2020 Presidential Election Analysis

Eric White

View the Project on GitHub

Blog Post 6 - Demographics & Turnout

October 19th, 2020

In this week’s blog, I wanted to explore how demographics can influence the presidential race, specifically looking at race as a naive predictor for voting patterns. Generally, non-white voters lean Democratic, particularly African-American voters, who voted for Clinton at about a 90% rate in 2016. I looked at Pennsylvania in particular because it is an important swing state in the 2020 presidential election and because it is one of the six states won by Obama in 2012 and Trump in 2016. On top of that, unlike some of those other states, it is more racially diverse, with a substantial black population in the urban areas of Philadelphia and Pittsburgh. I also looked at turnout to see what this would do to my modeling results. It is hard to know exactly how successful I was in determining the effects because the model relies on historical data and I only examined swing states, some of which were not swing states in the past, but the exercise is worthwhile anyway.

Key takeaways

  1. We can use demographic data to model the result of the election and make relatively accurate predictions in doing so.
  2. At least for Pennsylvania, the demographic prediction tends to favor Republicans, presumably because it gives more weight to rural areas relative to urban areas.
  3. Turnout is a helpful metric to understanding the results of the election more broadly and can be a useful modeling tool; this model that includes a turnout component sees Biden winning a number of the key swing states.
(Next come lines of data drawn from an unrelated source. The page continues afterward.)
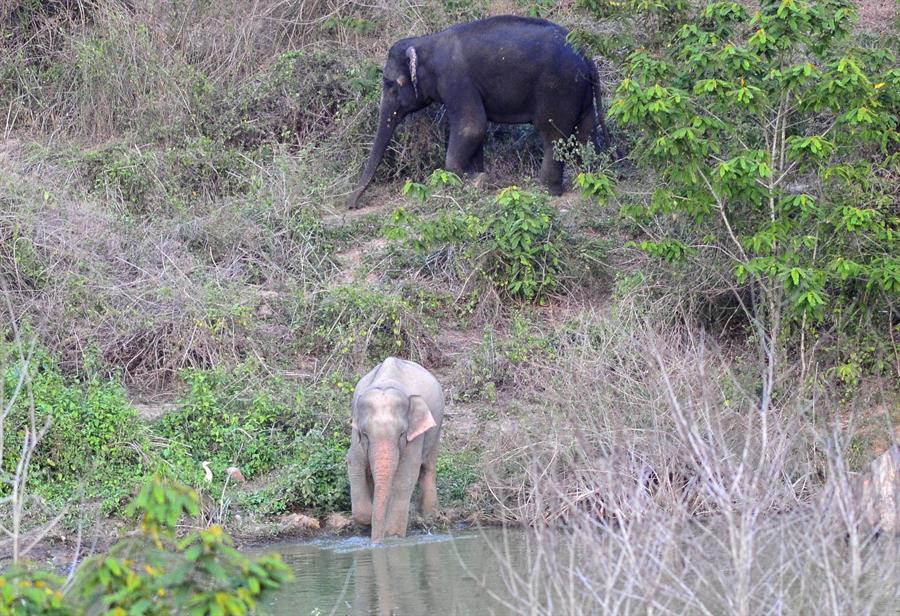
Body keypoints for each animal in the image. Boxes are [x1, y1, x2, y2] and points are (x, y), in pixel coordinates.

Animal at [344, 12, 612, 207]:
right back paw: (587, 181)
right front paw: (478, 175)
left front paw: (474, 181)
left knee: (553, 136)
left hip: (558, 88)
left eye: (390, 85)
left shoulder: (455, 79)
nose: (350, 205)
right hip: (581, 94)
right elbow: (475, 132)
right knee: (585, 132)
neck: (425, 41)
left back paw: (546, 190)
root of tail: (587, 57)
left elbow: (472, 126)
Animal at [346, 356, 444, 544]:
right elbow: (355, 463)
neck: (387, 382)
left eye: (401, 434)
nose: (375, 543)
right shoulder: (355, 433)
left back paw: (428, 517)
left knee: (427, 468)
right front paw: (369, 521)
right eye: (365, 434)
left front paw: (393, 536)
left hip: (436, 427)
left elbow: (405, 475)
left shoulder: (414, 434)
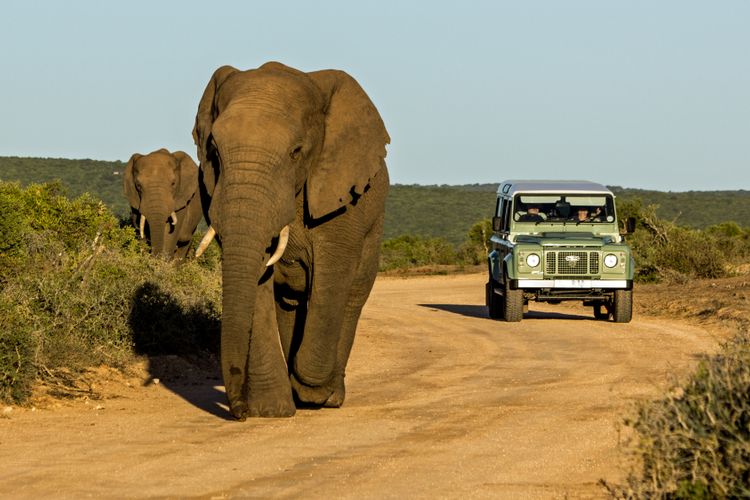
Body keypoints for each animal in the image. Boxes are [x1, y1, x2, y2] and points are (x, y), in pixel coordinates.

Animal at [194, 60, 390, 418]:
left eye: (296, 152)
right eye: (214, 150)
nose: (239, 411)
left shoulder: (342, 200)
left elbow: (332, 278)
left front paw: (312, 391)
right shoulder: (211, 189)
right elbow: (257, 284)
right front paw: (271, 410)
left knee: (352, 295)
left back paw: (328, 397)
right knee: (289, 303)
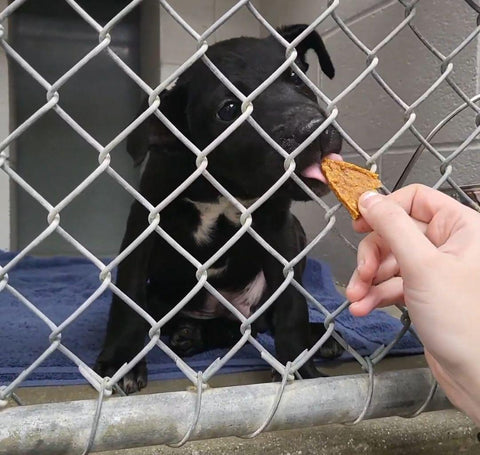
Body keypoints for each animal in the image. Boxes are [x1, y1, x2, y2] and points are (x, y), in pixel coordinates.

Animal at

Pennsylvania Demographic prediction

Using 2010 census data, I examined the demographics of the state of Pennsylvania on a county-by-county level in order to see how predictive it was in understanding the results of the 2016 election. I used the percentage of the population that was white, black, Asian, and Hispanic to as explanatory variables for the 2016 result. The relationship was actually fairly compelling for the 2016 election, with 82.6% of the variance of the election data being explained by the independent variables.

  Estimate SE
(Intercept) -6.26 4.619
black 7.330 4.869
white 6.129 4.643
hispanic 4.659 2.520
asian 17.767 4.698
     
R2 0.826  

An interesting result was that, all else equal, the Democratic candidate actually performed better with a higher percentage of white voters, which is interesting but may not necessarily be reflective of the actual relationship between these two variables, particularly because when a regression was run using only white population percentage as the only independent variable, the relationship was actually negative, which makes more sense.
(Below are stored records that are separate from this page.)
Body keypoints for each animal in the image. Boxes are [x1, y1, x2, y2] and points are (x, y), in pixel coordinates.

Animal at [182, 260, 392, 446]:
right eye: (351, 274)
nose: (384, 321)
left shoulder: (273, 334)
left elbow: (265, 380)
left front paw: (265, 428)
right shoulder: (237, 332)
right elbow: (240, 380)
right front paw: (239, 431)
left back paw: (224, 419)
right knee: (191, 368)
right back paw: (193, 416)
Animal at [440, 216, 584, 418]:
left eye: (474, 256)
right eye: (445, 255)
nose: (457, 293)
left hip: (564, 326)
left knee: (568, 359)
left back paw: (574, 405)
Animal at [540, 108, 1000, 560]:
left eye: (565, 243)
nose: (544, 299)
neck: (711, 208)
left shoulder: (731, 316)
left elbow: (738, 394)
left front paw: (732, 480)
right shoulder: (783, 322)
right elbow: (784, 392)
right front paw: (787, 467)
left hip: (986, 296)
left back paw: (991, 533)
There are some limits to this model, specifically that there is no available and reliable countywide demographic data other than the census, which was last conducted in 2016. That means that, were I to use the results of the 2016 (or the 2012) model to predict the results, the prediction would simply be the exact same as the prediction used to test how accurate the 2016 model is, as there is no updated data for this year’s demographics. This model, for both 2012 and 2016, was fairly accurate in 2016, predicting an Obama win in 2012 by around 2 percentage points in terms of two party popular vote share (compared to a 5.5 percentage point share in reality) and a Trump win by around 5.5 percentage points (compared to a .75 percentage point share in reality). From this, it seems like the model overestimates Republicans and underestimates Democrats. However, looking at the residual map below, it appears like the opposite, with a number of counties actually underrepresenting Republicans. This is probably because the GOP tends to perform better in rural areas, which many of these counties could very well be, and the regression causes the Republican candidate to perform much better than reality in Philadelphia, for example, which greatly inflates the vote totals for the state as a whole in favor of Republicans.
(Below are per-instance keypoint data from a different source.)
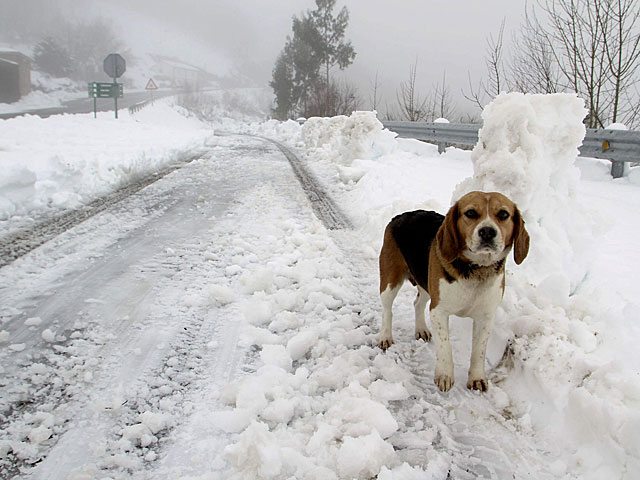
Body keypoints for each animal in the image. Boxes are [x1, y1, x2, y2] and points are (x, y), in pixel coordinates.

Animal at [376, 189, 528, 392]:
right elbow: (445, 347)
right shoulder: (439, 311)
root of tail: (401, 216)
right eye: (470, 213)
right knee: (387, 310)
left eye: (503, 214)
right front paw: (444, 376)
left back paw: (421, 329)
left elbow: (479, 351)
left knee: (417, 303)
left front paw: (477, 378)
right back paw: (386, 337)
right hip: (390, 280)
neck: (476, 269)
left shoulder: (486, 317)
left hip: (427, 284)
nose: (488, 231)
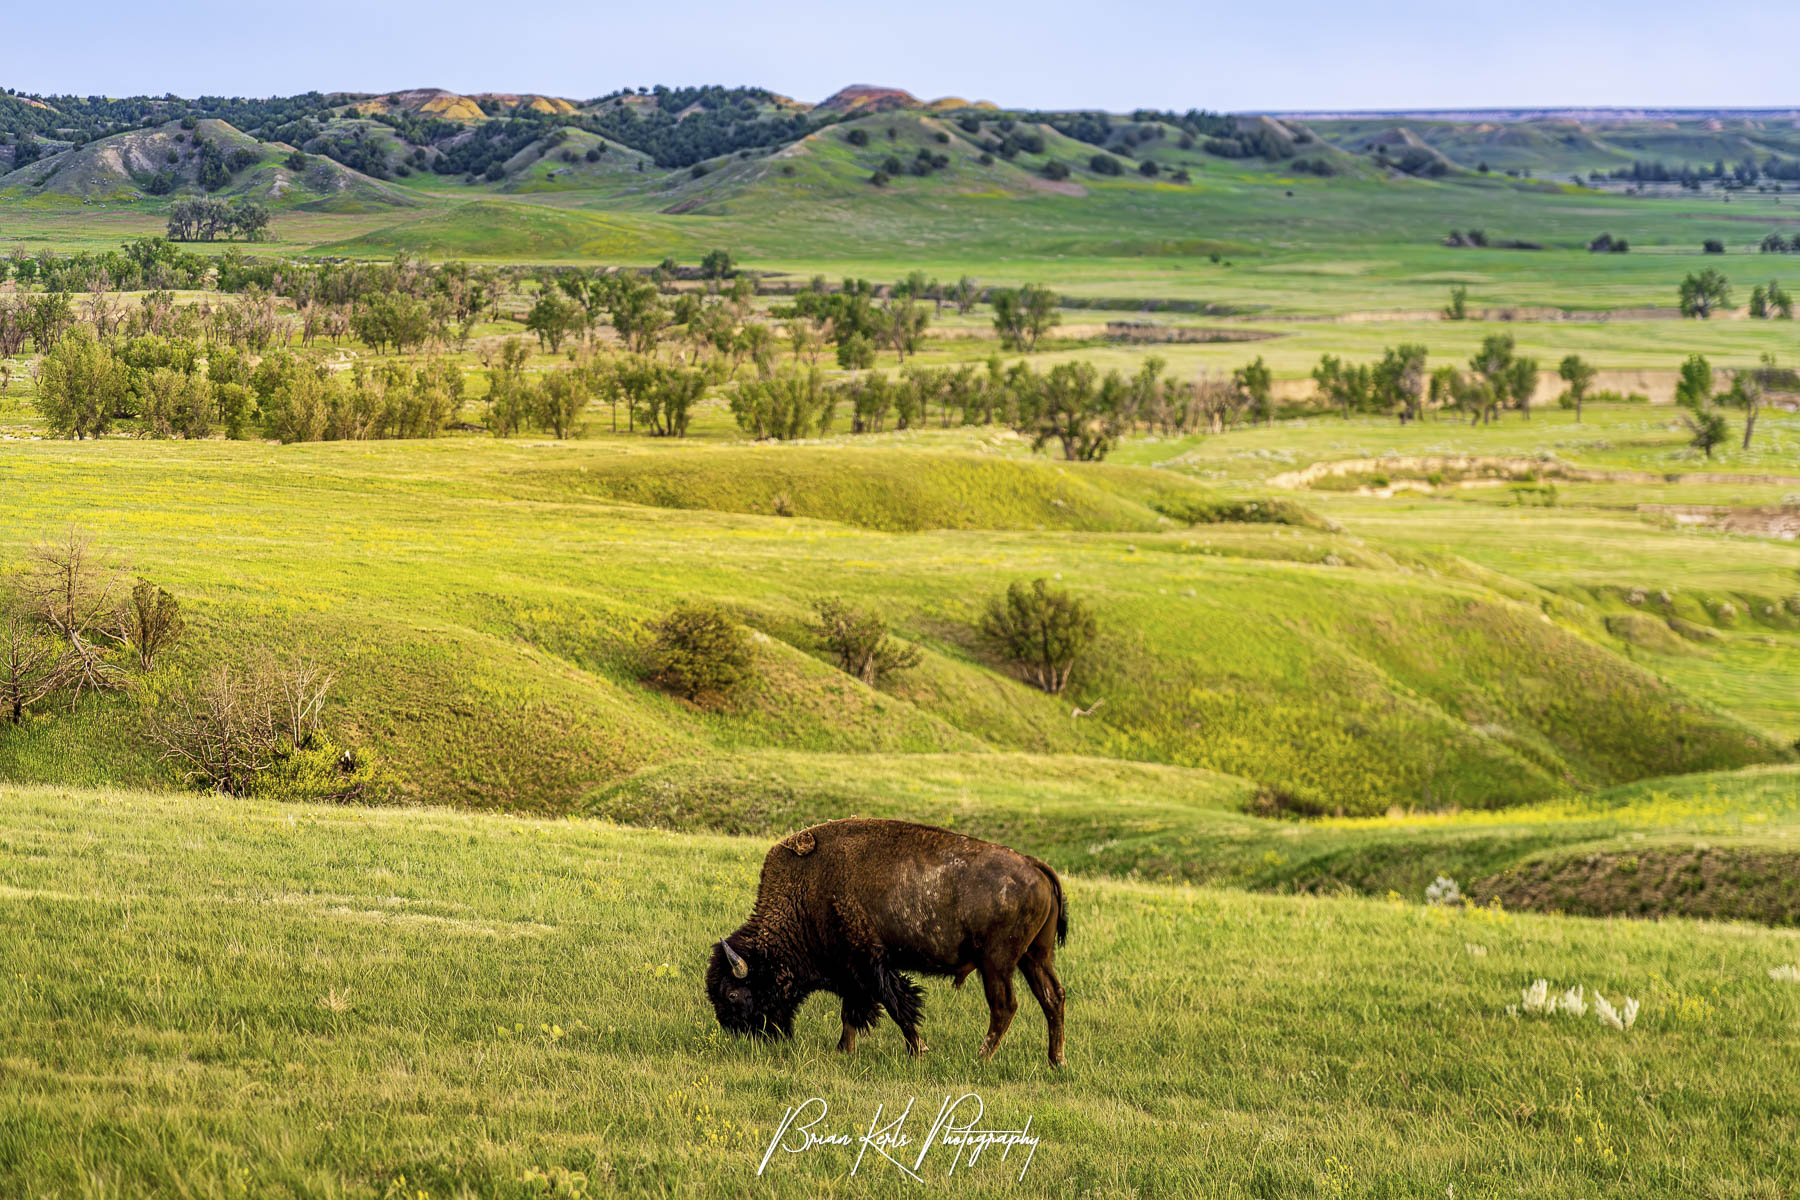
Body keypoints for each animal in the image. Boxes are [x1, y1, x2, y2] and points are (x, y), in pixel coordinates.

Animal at [705, 818, 1068, 1066]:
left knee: (1005, 1006)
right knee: (1053, 998)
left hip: (996, 964)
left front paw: (918, 1050)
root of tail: (1035, 865)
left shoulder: (870, 964)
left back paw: (980, 1058)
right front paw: (844, 1050)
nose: (741, 1035)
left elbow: (896, 1006)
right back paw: (1055, 1060)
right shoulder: (851, 973)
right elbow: (852, 1013)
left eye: (733, 994)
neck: (807, 892)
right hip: (1035, 957)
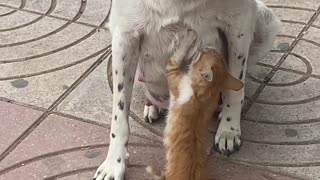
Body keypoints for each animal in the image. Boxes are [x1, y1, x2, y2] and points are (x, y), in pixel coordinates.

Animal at [147, 28, 242, 179]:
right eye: (216, 54)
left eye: (204, 53)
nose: (209, 46)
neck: (205, 94)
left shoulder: (173, 73)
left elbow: (176, 57)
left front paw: (187, 38)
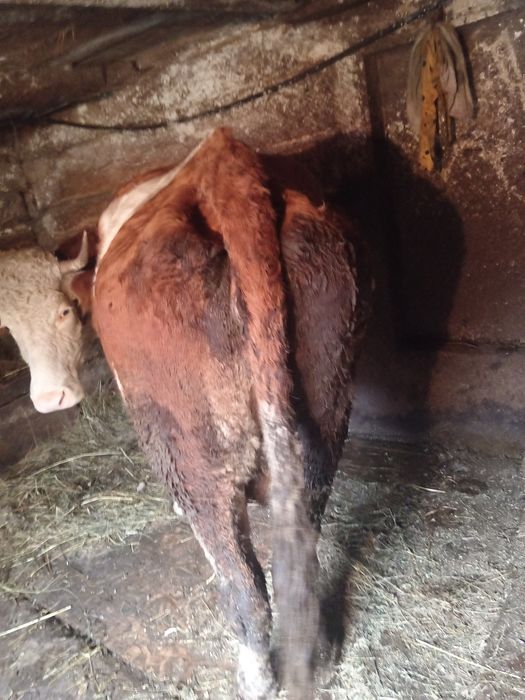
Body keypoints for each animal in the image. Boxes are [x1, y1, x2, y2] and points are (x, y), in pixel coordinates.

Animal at [0, 128, 370, 700]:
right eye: (10, 329)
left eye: (63, 312)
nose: (49, 399)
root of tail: (225, 168)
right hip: (326, 405)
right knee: (303, 536)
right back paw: (319, 654)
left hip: (194, 449)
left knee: (241, 581)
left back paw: (255, 675)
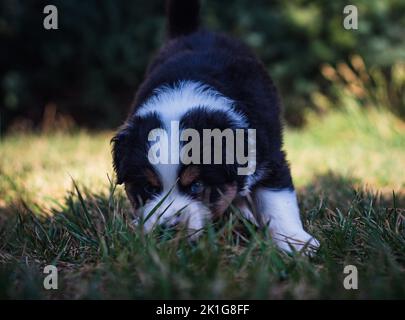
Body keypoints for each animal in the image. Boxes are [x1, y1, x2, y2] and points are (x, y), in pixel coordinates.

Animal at [111, 0, 318, 254]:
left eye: (197, 185)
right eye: (149, 188)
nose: (168, 230)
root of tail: (193, 32)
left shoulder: (268, 157)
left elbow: (278, 200)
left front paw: (296, 243)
Above is the actual result from the 2016 election in Pennsylvania by county

Above is the predicted result from the 2016 election in Pennsylvania by county using demographic data

Above is the error of predicted result from the 2016 election in Pennsylvania by county using demographic data, where blue means the model disproportionately favors Democrats and red means the model disproportionately favors Republicans,

Turnout and updated model for swing states

Using historical data from past presidential elections, I simulated turnout and results for the Democratic candidate in 10 swing states for the 2020 election, namely Wisconsin, Michigan, Pennsylvania, Arizona, Florida, Ohio, Texas, Iowa, North Carolina, & Georgia. Then using polling data from recent polls, I predicted the probability that a representative voter from each of these swing states would vote Democratic using a probabilistic model.

Because I used historical data going back to 1980, the results may not be entirely accurate for this election, particularly because states like Arizona and Texas have not been swing states until recently. Turnout tended to favor Democrats in general, but there are exceptions, particularly in the historically red states that I counted as swing states for this exercise. The ultimate result of the model is below:

If this result occurs and the other states that are less likely to be swing states remain as they are expected, this would lead to Biden winning with of upwards of 360 electoral college delegates, with the exact amount depending on the results of the congressional districts of Maine and Nebraska, which are also swing districts but were not modeled. This result is around the median of FiveThirtyEight’s simulations, but it is difficult to believe that the election will play out precisely this way because of the correlation betweeen different states; for example, it seems unlikely that Biden will win Georgia (where he is not clearly favored), but lose another former Republican stronghold in Arizona that seems more likely to go to him.